İnceleme, 6100 sayılı Hukuk Usulü Muhakemeleri Kanunu (HMK)’nun 355. madde hükmü uyarınca istinaf dilekçesinde belirtilen sebeplerle sınırlı olarak ve kamu düzenine aykırı hususların olup olmadığı gözetilerek yapılmıştır.
Taraflar arasında düzenlenen 11/09/2012 tarihli ….. yapılacak olan inşaatın 24 derslikli lise inşaatına ait tüm ahşap doğramalarının (laminant kapı kanadı, askılık bandı, çarpma bandı), ….. Köşesi, kantin bankosu, danışma bankosu, kütüphane bankosu, bekçi bankosu, şaft kapağı, kol menteşe kilit, çerçeve işlerinin yapılması, yine taraflar arasında düzenlenen tarihsiz …’ye ait …. yapılacak olan inşaatın 24 derslikli lise ve 32 derslikli İlköğretim okulu inşaatına ait tüm paslanmaz korkuluk, bayrak direği vs.imalatlarının yapılmasına ilişkin taşeron sözleşmeleri niteliği itibariyle dava tarihinde yürürlükte bulunan 6098 Sayılı Türk Borçlar Kanunu’nun 470 ve devamı maddelerinde düzenlenen eser sözleşmeleri olup, davacı taşeron, davalı yüklenicidir.
Davacı taşeron, bu sözleşmeler kapsamında yapmış olduğu imalatların, düzenlemiş olduğu faturalar kapsamında bakiye iş bedelini talep etmiştir. Davalı yüklenici ise, ticari defterlerine kayıtlı olmayan faturalarda yapıldığı gösterilen imalatların davacı tarafından yapılmadığını ileri sürmüştür.
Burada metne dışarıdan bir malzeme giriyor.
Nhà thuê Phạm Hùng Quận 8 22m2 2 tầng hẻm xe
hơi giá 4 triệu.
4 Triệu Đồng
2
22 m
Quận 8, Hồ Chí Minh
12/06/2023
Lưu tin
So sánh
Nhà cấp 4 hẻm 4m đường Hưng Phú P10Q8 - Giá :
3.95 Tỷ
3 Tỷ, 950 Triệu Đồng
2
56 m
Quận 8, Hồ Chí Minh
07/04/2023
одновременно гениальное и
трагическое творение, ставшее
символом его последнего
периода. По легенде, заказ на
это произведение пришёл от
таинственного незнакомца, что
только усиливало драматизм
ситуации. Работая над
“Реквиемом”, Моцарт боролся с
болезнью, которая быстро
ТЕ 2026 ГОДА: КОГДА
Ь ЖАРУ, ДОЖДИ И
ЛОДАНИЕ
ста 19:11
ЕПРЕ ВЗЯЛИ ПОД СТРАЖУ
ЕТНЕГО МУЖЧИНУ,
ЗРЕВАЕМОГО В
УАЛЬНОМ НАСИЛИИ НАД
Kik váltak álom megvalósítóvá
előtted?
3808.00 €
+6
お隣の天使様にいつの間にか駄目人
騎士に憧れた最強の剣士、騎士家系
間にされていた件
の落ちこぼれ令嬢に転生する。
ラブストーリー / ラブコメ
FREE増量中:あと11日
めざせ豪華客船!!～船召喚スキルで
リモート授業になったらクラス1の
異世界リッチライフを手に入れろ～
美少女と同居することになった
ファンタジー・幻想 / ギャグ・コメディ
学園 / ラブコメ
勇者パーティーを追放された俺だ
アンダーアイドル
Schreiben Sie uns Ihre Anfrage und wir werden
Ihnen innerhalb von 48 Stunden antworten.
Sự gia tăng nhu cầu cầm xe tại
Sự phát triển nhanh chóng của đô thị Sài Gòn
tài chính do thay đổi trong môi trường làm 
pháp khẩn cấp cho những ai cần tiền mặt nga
Mahkemece hükme esas alınan bilirkişi raporunda, toplam iş bedelinin; tarafların ticari defterlerine kayıtlı bulunan ve kabullerinde olan 4 adet faturanın bedeli olan 96.390,59 TL ve davalı ticari defterlerinde kayıtlı olmayan 13/10/2012 tarihli 4009 nolu, 25.476,20 TL bedelli faturada gösterilen imalatlardan mahallinde yapıldığı tespit edilenler yönünden 21.880,74 TL olmak üzere toplam 118.271,33 TL olduğu tespit edilmiş; iş bedelinden, davalı yüklenicinin ticari defterlerinde kayıtlı toplam ödeme olan 104.500,00 TL mahsup edilerek davacı taşeronun bakiye iş bedeli 13.771,33 TL olarak tespit edilmiştir. Hükme esas alınan bilirkişi raporunun, dosya kapsamına ve oluşa uygun, denetlenebilir nitelikte olduğu kanaatine varılmıştır.
Taraflar arasında düzenlenen sözleşmeler taraflarca feshedilmemiş olup, ifa ile sonuçlandığından, Mahkemece sözleşmeler kapsamında yapılan tüm imalatların, davacı taşeron tarafından yapıldığının kabul edilmesinde ve aksinin ispat yükünün iddia eden davalı tarafa yüklenmesinde de bir isabetsizlik görülmemiştir.
Yukarıda açıklanan nedenlerle, dosya kapsamına, kararın dayandığı delillerle, yasaya uygun gerektirici nedenler ve ileri sürülen istinaf sebepleri dikkate alındığında kararda usul ve esas yönünden yasaya aykırılık bulunmamasına göre, davalı vekilinin istinaf başvurusunun esas yönünden reddine karar verilmesi gerekmiştir.
HÜKÜM: Yukarıda açıklanan nedenlerle;
1-Davalı vekilinin istinaf başvurusunun HMK’nun 353/1-b.1 maddesi gereğince ESASTAN REDDİNE,
2-Harçlar Kanunu gereğince alınması gereken 940,72 TL karar ve ilam harcından peşin alınan 235,18 TL harcın mahsubu ile bakiye 705,54 TL harcın davalıdan alınarak Hazine’ye irat kaydına,
3-Davalı tarafından yatırılan istinaf kanun yoluna başvurma harcı ile yapılan yargılama giderlerinin kendi üzerinde bırakılmasına,
Dosya üzerinde yapılan inceleme sonucunda HMK’nun 362/1-a maddesi gereğince KESİN olmak üzere 11/11/2021 tarihinde oybirliği ile karar verildi.